DETROIT, and WASHINGTON, Dec. 10 /PRNewswire-FirstCall/ -- Delphi Product & Service Solutions, part of Delphi Corporation (NYSE: DPH - News), and XM Satellite Radio (Nasdaq: XMSR - News) announced today the first portable satellite radio -- the new SKYFi(TM) Audio System -- will hit store shelves at Best Buy and Circuit City next week.

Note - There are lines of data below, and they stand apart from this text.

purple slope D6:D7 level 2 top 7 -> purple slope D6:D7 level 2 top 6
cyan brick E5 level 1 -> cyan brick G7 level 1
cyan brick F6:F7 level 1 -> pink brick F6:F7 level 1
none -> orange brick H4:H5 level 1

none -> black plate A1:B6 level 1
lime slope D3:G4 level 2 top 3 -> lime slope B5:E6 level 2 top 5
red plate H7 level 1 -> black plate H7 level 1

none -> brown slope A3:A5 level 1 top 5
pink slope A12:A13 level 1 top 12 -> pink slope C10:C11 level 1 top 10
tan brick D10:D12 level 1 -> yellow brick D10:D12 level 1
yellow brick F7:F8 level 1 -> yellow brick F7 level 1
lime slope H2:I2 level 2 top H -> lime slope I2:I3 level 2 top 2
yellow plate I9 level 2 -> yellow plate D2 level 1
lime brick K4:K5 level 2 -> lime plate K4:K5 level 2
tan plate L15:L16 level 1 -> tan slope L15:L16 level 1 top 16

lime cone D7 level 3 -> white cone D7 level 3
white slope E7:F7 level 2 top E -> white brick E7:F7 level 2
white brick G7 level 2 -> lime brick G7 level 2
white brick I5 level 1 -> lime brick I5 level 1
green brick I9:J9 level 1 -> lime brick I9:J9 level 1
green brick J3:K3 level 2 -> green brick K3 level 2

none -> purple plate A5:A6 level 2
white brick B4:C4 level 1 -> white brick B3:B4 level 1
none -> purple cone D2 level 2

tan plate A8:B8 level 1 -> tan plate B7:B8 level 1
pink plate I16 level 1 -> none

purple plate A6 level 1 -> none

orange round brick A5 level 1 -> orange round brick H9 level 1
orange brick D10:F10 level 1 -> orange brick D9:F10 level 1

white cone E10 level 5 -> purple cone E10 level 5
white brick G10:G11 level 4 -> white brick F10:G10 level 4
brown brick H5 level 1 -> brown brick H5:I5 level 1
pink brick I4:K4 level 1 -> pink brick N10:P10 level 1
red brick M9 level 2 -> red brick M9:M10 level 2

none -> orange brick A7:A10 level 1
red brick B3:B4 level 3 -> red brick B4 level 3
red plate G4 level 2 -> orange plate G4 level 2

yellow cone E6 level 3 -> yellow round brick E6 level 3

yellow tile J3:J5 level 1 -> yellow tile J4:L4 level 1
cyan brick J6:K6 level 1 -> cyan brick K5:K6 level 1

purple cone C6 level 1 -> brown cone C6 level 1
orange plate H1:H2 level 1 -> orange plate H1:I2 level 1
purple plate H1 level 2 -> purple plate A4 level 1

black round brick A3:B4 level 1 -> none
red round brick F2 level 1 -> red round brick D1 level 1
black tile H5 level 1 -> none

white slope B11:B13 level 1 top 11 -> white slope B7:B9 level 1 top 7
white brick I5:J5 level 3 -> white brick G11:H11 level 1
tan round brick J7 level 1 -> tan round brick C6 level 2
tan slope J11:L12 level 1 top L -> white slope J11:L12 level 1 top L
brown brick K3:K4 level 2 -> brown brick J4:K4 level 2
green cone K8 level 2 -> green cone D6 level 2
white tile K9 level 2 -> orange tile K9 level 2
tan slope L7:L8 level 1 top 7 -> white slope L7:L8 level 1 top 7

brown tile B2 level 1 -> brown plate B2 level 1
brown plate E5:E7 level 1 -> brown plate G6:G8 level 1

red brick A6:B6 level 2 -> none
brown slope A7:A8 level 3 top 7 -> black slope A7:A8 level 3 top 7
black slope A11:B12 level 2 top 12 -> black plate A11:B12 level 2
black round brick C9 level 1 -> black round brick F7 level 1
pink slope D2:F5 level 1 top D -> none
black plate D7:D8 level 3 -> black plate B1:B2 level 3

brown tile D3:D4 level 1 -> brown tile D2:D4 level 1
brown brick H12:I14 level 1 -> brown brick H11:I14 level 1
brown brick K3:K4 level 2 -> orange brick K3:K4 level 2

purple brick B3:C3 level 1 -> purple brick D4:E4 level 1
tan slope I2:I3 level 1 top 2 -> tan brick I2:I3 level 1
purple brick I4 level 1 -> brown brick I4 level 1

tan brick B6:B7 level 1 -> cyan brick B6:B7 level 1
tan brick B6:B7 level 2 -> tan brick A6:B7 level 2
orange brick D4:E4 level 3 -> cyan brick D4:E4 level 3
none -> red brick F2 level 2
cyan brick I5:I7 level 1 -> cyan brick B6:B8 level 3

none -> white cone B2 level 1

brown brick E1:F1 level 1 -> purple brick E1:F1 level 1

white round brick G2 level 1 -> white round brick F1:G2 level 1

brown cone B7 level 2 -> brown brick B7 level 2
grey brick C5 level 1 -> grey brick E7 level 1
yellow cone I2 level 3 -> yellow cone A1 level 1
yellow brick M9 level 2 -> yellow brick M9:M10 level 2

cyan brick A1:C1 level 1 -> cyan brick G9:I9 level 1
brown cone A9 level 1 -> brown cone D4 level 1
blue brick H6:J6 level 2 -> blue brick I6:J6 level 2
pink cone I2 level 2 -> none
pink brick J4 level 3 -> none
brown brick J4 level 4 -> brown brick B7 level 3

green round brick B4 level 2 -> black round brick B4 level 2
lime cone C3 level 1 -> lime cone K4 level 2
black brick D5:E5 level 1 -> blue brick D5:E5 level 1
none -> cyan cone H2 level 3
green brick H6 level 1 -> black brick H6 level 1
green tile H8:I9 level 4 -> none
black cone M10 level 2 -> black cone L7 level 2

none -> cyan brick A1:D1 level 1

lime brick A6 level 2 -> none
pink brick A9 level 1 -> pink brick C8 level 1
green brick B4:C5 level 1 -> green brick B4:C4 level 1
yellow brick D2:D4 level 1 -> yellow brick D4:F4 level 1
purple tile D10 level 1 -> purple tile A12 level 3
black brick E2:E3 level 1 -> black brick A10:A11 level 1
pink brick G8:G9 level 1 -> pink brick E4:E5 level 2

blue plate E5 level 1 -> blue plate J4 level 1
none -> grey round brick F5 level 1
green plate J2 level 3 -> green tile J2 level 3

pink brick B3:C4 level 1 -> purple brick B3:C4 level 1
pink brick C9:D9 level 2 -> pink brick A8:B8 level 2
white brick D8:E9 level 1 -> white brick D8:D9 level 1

The SKYFi Audio System, a self-contained "boom box," provides the flexibility to take XM anywhere a subscriber wants to enjoy XM's 101 channels of revolutionary programming. Delphi, a pioneer of in-vehicle entertainment and electronics, and XM, America's leading satellite radio service, recently teamed to offer the Delphi XM SKYFi(TM) Radio receiver, an attractive, compact unit that provides the most advanced user features of any satellite radio on the market today.

The Delphi XM SKYFi Audio System -- the boom box with the SKYFi receiver -- retails for $229.99 (MSRP). The System contains a pair of high-quality speakers with an integrated high gain antenna and a port for the SKYFi receiver. It can be powered by an A/C adaptor to create a high quality countertop/ bookshelf XM system for the home or office, or used with six "D" batteries to experience XM in virtually any location. XM listeners who already own the SKYFi receiver can purchase the boom box portion alone for $99.99 (MSRP).

http://biz.yahoo.com/prnews/021210/dctu012_1.html


----------



## John Corn (Mar 21, 2002)

I'm pretty excited about this, and can't wait to check this out.
I really want this for work, I'm curious to see how well of a signal it can get from inside a huge factory.


----------